Data section:
┄┄┄┄┄┄

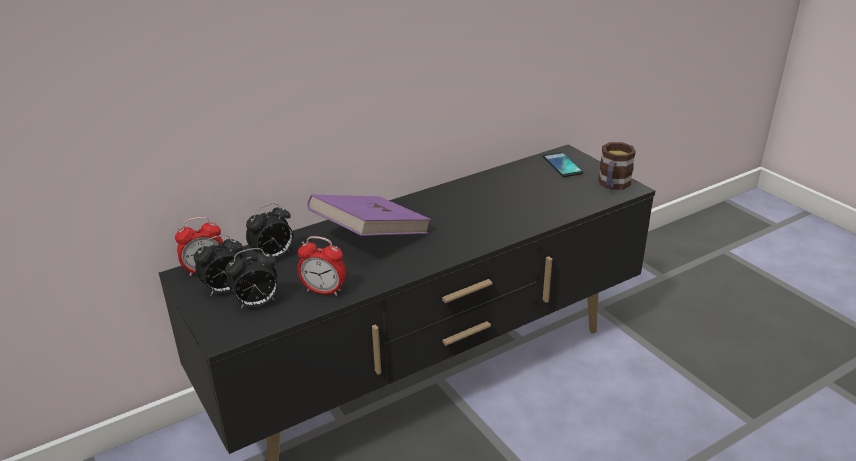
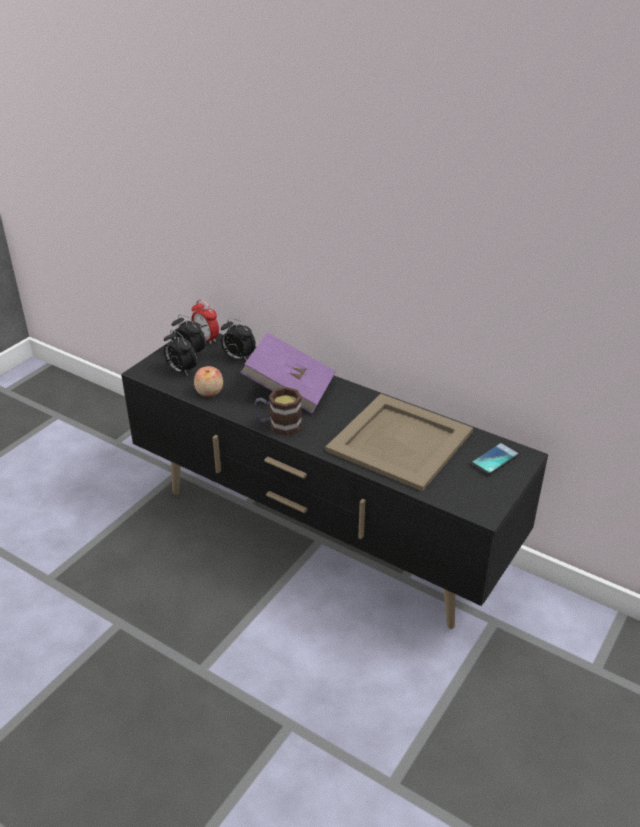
camera: 65 degrees right, 5 degrees up
(324, 291) = (209, 391): alarm clock -> apple
(508, 198) = (401, 441): none -> beige tray
(612, 185) = (480, 499): mug -> mug (278, 425)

┄┄┄┄┄┄

Could the material above be given again in full and exactly, with its pictures left out?

Exercise output:
camera: 65 degrees right, 5 degrees up
(324, 291) = (209, 391): alarm clock -> apple
(508, 198) = (401, 441): none -> beige tray
(612, 185) = (480, 499): mug -> mug (278, 425)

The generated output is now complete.